According to the Wall Street Journal, for the first time Americans will be able to own a piece of Warren Buffett. Buffett's Berkshire Hathaway Inc., whose multi-thousand-dollar share price made it a thinly traded luxury of wealthy investors and institutions, is going mainstream as it joins the the Standard & Poor's 500-stock index. More than 1 trillion dollars of investor money directly tracks this index. This is resulting in a scramble for Berkshire shares by index funds that, by one estimate, will reach 14 billion dollars of buying. Small-time investors, meanwhile, will finally be getting a piece of Buffett just as uncertainty about the future of of his 178 billion dollar conglomerate continues to rise. Buffet is 79 years old, and is entering the latter part of his career, and little is known about his succession plans, other than that he has placed the name of his replacement in an envelope he keeps in his office. The article in the Wall Street Journal goes on to say:
"Yet small investors are likely soon to have billions of dollars more in Berkshire stock, thanks both to its entry into the index and to a recent stock split.
Berkshire has long had two classes of stock. It split the lower-priced of these, known as the B shares, 50 to 1, making them affordable to more individual investors.
Joel Nath, a 25-year-old accountant who participates in an investment club called "Scratch & Win," always wanted to buy some Berkshire. The late-January split put the B shares, commonly known as Baby B's, within his reach. He bought nine at $73 each. (They closed Thursday at $76.69.)
Mr. Nath, who lives and works in Omaha, Neb., where Berkshire is based, was turned on to investing at a young age by his grandmother, Marlene Matney. While baby-sitting for him and his two brothers, Ms. Matney, now 78, taught them to look at ticker symbols on television when they were learning the alphabet.
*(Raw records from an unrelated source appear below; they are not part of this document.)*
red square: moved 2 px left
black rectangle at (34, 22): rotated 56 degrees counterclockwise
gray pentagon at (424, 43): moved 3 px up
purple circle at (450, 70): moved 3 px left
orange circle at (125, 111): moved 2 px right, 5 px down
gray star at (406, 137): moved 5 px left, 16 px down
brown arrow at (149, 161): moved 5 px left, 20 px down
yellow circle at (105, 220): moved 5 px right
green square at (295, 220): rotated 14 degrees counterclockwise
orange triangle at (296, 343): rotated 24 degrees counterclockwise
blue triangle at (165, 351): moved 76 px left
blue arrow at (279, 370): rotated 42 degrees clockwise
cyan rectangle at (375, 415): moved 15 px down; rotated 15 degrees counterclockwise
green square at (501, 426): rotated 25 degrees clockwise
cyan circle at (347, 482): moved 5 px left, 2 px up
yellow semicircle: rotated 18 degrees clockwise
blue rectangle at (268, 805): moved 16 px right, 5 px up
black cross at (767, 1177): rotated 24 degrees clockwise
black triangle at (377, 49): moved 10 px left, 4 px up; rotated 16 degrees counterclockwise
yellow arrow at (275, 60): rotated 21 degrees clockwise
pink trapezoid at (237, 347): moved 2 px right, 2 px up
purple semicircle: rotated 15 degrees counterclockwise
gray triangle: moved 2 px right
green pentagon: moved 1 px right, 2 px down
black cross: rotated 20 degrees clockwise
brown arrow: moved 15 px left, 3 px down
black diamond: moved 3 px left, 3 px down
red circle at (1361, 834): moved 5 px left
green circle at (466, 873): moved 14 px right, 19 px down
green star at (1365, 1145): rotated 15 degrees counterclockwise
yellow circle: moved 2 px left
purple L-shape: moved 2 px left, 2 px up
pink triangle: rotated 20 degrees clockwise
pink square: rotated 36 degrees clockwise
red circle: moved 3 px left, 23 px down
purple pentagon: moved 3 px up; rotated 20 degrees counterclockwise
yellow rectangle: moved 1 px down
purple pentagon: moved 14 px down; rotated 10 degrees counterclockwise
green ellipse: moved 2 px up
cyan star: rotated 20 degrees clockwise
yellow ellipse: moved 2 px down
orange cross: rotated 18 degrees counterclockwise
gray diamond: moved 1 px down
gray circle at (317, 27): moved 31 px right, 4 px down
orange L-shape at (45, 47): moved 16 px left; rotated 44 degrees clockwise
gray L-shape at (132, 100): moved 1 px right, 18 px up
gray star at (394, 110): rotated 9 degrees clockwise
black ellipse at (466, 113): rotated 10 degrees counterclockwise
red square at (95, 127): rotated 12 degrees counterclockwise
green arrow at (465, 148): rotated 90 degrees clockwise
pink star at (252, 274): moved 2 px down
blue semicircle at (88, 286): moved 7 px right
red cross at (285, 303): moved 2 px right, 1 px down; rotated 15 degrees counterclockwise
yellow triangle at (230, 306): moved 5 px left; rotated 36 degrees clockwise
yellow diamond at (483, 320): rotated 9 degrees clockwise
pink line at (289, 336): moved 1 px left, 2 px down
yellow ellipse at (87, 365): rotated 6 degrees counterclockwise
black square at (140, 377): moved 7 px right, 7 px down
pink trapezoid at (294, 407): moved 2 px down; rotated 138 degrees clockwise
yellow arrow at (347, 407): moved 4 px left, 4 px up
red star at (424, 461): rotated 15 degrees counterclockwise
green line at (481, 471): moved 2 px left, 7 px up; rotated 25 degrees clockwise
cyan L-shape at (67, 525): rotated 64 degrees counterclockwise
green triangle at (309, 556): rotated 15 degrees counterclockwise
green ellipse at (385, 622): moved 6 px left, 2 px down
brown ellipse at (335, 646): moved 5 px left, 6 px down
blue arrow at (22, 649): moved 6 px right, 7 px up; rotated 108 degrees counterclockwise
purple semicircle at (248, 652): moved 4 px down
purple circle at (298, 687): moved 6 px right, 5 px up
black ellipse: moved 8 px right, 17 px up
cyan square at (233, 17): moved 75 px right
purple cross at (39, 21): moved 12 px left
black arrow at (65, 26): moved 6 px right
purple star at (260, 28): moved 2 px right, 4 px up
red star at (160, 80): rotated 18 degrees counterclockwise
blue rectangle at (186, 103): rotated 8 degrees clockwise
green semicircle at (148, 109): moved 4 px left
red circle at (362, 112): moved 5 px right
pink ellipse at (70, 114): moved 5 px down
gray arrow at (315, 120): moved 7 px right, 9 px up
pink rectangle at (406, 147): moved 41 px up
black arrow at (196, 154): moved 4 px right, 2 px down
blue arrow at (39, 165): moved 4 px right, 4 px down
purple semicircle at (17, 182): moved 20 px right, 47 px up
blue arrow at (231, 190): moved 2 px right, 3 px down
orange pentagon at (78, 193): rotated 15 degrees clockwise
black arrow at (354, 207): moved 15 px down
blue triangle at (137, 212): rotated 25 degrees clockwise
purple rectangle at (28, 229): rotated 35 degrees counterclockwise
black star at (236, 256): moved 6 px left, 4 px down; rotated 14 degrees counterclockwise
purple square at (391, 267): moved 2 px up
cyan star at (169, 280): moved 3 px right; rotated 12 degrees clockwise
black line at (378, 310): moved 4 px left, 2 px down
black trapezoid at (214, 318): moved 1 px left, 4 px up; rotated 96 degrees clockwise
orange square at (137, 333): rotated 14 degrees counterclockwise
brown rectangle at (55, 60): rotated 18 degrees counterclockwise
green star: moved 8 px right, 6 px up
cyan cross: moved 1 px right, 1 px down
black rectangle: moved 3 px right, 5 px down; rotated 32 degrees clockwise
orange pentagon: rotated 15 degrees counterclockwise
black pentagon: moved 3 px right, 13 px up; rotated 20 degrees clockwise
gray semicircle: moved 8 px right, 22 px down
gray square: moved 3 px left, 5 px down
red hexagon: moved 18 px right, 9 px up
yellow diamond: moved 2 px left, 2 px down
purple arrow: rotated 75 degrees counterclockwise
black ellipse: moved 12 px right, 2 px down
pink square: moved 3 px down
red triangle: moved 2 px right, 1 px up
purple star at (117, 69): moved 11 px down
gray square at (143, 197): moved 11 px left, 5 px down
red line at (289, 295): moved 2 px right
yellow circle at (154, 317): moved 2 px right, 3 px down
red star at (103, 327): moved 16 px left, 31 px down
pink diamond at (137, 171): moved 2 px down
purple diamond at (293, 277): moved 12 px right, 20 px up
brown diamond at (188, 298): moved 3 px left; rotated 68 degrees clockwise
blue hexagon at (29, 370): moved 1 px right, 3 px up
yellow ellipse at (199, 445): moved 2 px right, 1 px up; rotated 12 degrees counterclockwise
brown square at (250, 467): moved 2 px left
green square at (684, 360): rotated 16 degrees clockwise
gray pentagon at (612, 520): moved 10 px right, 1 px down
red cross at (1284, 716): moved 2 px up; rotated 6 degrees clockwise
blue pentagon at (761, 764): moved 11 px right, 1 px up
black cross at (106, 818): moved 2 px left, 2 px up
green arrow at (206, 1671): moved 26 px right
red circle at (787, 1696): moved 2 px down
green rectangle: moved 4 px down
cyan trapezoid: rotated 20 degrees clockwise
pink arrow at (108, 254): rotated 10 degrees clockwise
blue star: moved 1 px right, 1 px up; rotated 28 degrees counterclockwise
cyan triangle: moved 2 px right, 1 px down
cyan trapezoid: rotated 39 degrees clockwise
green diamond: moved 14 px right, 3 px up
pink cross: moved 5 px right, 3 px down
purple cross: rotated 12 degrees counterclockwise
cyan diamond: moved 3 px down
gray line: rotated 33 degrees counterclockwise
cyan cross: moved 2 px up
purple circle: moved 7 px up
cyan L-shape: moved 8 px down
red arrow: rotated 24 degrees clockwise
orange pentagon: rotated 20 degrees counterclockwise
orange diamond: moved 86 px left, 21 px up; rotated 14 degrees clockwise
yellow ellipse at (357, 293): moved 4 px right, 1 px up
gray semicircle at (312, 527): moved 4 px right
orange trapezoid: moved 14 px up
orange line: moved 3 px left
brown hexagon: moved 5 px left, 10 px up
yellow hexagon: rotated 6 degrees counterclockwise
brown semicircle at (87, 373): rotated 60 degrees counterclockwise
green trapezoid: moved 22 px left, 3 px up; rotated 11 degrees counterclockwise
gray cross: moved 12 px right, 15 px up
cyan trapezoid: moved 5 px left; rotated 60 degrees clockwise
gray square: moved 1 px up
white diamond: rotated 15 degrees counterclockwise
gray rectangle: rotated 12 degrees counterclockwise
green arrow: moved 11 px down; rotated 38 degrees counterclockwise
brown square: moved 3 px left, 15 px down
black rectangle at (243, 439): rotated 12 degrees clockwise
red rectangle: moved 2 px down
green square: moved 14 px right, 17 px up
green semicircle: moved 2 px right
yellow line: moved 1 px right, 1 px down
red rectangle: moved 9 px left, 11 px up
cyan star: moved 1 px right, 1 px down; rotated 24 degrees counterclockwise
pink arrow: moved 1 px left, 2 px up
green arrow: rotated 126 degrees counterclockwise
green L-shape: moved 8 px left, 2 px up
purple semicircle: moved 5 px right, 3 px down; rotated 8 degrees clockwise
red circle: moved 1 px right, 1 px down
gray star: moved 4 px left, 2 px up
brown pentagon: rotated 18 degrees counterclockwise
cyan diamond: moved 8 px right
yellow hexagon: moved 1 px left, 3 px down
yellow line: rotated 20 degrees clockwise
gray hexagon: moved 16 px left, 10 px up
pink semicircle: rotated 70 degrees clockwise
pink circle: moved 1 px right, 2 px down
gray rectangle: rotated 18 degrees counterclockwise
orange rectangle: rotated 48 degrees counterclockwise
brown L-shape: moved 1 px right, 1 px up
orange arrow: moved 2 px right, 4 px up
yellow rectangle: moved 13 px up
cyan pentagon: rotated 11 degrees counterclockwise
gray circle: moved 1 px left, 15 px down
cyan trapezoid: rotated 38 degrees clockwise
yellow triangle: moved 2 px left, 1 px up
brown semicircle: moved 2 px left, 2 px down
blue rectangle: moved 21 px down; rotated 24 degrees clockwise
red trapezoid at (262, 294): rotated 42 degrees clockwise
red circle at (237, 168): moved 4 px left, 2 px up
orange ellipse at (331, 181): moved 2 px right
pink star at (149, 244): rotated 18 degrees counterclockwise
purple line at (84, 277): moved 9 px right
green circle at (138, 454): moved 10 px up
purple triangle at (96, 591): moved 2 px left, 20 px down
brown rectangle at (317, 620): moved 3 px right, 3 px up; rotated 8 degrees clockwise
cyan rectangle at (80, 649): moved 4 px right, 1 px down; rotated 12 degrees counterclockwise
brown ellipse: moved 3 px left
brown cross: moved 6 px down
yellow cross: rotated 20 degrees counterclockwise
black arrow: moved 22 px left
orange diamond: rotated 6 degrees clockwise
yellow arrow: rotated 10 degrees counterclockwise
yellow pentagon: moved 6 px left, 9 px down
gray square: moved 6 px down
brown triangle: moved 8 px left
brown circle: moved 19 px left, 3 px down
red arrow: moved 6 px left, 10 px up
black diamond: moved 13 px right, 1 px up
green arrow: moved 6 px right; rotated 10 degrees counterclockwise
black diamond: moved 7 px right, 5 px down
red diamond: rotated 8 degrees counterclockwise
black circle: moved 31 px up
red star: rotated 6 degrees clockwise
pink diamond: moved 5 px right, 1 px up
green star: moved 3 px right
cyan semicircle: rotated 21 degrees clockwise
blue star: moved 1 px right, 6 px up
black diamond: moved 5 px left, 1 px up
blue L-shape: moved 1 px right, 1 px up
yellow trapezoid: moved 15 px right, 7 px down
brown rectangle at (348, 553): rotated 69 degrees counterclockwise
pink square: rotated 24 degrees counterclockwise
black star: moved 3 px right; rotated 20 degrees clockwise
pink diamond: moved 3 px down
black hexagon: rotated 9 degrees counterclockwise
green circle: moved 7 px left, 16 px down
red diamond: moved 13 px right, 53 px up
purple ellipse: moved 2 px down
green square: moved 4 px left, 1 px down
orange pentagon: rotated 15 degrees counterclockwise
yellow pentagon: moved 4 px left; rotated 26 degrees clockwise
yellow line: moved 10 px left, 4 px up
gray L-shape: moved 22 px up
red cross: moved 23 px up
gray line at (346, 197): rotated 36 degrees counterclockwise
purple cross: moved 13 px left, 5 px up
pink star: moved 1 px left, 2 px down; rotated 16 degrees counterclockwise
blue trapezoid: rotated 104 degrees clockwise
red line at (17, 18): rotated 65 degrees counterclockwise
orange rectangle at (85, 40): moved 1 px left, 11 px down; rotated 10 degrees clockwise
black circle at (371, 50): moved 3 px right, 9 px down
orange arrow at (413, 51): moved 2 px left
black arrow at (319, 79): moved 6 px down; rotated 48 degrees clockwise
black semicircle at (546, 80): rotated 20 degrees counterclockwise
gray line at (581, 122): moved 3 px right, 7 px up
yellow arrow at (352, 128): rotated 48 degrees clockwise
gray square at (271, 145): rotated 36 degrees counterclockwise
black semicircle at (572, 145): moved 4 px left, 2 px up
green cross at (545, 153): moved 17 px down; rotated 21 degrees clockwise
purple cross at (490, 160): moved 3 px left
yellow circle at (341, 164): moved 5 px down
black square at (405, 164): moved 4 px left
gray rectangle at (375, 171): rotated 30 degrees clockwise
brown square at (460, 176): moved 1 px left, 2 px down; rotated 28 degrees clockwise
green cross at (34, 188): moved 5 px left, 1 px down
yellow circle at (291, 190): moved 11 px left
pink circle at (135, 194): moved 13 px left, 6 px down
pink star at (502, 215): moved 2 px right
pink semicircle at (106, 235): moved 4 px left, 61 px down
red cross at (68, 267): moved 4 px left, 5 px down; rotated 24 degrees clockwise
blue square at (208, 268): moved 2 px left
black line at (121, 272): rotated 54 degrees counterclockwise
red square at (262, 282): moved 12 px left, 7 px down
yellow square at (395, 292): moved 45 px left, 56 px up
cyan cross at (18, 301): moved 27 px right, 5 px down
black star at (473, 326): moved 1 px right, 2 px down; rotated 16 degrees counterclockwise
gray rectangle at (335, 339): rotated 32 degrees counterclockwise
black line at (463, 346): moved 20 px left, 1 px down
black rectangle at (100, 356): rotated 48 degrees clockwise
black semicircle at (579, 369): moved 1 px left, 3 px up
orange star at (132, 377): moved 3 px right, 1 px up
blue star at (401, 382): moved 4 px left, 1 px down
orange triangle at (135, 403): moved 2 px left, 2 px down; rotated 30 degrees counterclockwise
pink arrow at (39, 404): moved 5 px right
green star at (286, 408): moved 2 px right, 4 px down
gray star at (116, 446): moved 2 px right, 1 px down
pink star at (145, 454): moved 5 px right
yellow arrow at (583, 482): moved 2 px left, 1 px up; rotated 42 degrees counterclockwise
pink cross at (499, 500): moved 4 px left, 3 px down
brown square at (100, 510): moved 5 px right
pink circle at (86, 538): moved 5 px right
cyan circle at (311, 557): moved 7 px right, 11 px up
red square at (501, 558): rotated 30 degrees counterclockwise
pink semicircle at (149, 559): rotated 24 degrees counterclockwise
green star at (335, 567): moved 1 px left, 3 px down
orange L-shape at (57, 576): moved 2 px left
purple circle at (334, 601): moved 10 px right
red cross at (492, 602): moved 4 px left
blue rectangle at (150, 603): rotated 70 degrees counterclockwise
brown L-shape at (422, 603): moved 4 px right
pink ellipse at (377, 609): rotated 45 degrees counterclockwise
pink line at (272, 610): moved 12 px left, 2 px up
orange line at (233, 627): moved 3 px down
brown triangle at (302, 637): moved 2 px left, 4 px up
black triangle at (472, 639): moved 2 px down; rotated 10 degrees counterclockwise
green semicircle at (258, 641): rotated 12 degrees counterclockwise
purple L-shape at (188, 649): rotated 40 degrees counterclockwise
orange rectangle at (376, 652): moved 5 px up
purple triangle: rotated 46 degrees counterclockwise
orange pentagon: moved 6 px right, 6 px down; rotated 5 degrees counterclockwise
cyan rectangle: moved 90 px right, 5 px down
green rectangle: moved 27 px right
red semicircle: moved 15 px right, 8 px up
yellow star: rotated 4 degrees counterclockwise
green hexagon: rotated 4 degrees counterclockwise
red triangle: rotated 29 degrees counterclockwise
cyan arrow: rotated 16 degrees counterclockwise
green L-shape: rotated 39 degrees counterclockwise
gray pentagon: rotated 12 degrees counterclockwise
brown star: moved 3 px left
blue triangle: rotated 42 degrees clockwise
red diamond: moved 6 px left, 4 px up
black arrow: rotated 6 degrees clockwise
More recently, Ms. Matney was disappointed when she wasn't allowed to join "Scratch & Win," because the investment club didn't want two members from the same family. But she still has an edge. In the aftermath of the stock split, Mr. Nath and his brothers all bought shares for more than $70 each, Ms. Matney said, "but they didn't know that I waited until it went down." She bought hers for $68.
Sensing opportunity in Berkshire's move to the S&P 500 index, hedge-fund manager Jonathan Carmel has already made his move to play the stock."
So my question to you is, would you be willing to invest in Buffett's company Berkshire, even though he is 79 and there is uncertainty of who is going to take over the company for him?

1 comment:

  1. I, personally, wouldn't. He's old and will probably kick the bucket soon. I wouldn't want to risk it now that uncertainty about the future of his company is significantly rising. If I did buy some, I would wait a year, see if it hd gone up, collect my profit, and get out.